The Colorado House of Representatives passed a bill to repeal the death penalty in Colorado Feb. 26, after five previous attempts failed over the last decade.
All that remains is a signature from Colorado Governor Jared Polis, then it is officially law. The governor has stated in the past that he would sign such a repeal.
Archbishop Samuel J. Aquila and Bishop Jorge H. Rodriguez have advocated strongly for the abolishment of the death penalty here in Colorado, citing the Church’s teachings regarding the dignity of life.
“The Catholic Church has long taught that every person, whether they are unborn, sick, or sinful, has a God-given dignity that cannot be erased or taken away,” Bishop Rodriguez said in a testimony before the House committee prior to the bill’s passage. “Yes, it can be marred, but it cannot be blotted out in the eyes of God.
“…even those who committed horrible crimes and are in prison are not outside of Christ’s mercy. In fact, he counts them as his ‘least brothers.’”
The bishop noted that while the families of victims may feel that justice is being served in the act of capital punishment, “the reality is that only God can offer true justice in eternity,” he said.
Bishop Rodriguez argued that the use of the death penalty speaks to a deeper problem of the rejection of human dignity, one that can open the floodgates to dangerous implications.
“Besides the fact that it cannot offer healing to victims and their loved ones, the use of the death penalty only adds to the cycle of violence,” he said. “What are we teaching our children? If we as a society accept the idea that it’s possible for someone to lose their human dignity and be executed, then it is only a short step to say that certain classes or types of people belong to this less-than-human group. History has shown that this is not outside the realm of possibility.”
Bishop Stephen J. Berg of the Diocese of Pueblo echoed Bishop Rodriguez in an op-ed penned for the Pueblo Chieftain.
“In my years as a priest, I have gone to visit prisoners in Texas and Colorado. I have seen how despite being hidden by the disfigurement of a life of sin and often suffering, every prisoner’s God-given dignity is waiting to be freed,” Bishop Berg wrote. “Indeed, I have witnessed the return to the faith of the most hardened criminals.
“The death penalty, while it might offer a sense of short-term justice, only adds to the cycle of violence and takes away this opportunity for conversion,” he continued. “Conversion and healing are also possible for the victims and their families. It is tempting to hold on to hatred for those who hurt you so deeply, but it consumes the lives of those who let it remain in their hearts. Instead, when the cycle of violence is interrupted by forgiveness and faith, the opportunity exists for healing and growth in charity for victims and their families. God is able to take a great evil and transform it into an even greater good.”

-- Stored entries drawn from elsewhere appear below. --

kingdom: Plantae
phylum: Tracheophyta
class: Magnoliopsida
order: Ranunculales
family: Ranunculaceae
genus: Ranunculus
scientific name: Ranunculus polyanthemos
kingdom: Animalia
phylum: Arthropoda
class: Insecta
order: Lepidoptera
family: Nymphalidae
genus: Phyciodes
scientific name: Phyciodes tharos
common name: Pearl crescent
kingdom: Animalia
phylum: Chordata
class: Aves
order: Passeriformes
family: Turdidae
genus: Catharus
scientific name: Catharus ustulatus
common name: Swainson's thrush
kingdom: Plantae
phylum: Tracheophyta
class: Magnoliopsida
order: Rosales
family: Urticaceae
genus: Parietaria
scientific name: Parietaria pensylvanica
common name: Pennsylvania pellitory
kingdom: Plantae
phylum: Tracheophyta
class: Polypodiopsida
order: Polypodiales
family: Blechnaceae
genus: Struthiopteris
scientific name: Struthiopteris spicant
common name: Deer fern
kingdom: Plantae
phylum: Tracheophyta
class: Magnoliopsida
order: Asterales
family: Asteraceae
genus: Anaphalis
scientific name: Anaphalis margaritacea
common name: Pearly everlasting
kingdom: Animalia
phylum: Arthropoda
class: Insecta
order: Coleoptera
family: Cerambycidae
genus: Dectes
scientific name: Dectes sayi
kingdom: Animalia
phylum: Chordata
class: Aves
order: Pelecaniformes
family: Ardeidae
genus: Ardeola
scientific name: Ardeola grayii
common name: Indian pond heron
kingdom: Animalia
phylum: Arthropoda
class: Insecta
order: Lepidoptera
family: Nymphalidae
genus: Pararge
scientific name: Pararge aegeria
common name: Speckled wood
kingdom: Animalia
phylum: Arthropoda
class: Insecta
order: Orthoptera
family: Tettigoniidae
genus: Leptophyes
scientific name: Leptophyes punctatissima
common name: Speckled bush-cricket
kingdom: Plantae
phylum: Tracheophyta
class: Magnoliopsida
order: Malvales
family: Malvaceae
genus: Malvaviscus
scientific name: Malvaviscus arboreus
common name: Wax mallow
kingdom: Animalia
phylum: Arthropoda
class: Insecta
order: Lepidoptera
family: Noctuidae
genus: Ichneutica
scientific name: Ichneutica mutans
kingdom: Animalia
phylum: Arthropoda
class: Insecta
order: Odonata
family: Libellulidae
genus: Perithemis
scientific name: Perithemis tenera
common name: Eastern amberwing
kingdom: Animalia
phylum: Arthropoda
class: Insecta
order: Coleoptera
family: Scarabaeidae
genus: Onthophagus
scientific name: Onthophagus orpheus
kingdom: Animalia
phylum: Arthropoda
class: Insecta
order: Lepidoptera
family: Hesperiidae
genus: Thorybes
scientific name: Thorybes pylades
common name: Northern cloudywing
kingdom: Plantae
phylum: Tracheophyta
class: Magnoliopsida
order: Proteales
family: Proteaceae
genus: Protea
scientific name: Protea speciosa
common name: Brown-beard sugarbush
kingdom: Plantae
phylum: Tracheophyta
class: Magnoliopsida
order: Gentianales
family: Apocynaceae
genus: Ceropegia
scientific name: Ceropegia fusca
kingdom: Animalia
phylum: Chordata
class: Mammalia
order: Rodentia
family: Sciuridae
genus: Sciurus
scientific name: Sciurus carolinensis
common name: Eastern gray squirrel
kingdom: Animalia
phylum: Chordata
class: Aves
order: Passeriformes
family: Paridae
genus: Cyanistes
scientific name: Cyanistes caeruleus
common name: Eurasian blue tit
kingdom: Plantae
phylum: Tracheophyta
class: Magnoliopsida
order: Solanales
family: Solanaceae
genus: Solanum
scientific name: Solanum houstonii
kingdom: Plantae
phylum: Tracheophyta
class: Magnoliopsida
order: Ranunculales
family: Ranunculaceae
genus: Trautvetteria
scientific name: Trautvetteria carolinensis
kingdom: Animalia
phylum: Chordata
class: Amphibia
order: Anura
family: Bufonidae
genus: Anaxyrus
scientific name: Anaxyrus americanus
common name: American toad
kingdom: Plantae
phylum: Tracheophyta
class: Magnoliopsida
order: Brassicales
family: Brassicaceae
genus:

“Beyond the moral considerations, maintaining the death penalty and all the resources that this requires does not make economic sense. It would be far better if our state government was able to commit these resources to combating the root causes of violence.”
A similar bill was expected to pass during the 2019 legislative session, and had the Church’s and bipartisan support as it does this year, but it failed.
Colorado has executed a total of 101 people in its history, all of them males found guilty of murder. Yet, the state has only executed one person — in 1997 — since the Colorado Supreme Court reinstated capital punishment in 1975.
Presently, three men are on death row in Colorado. This repeal would apply to any sentencing after July 1, 2020.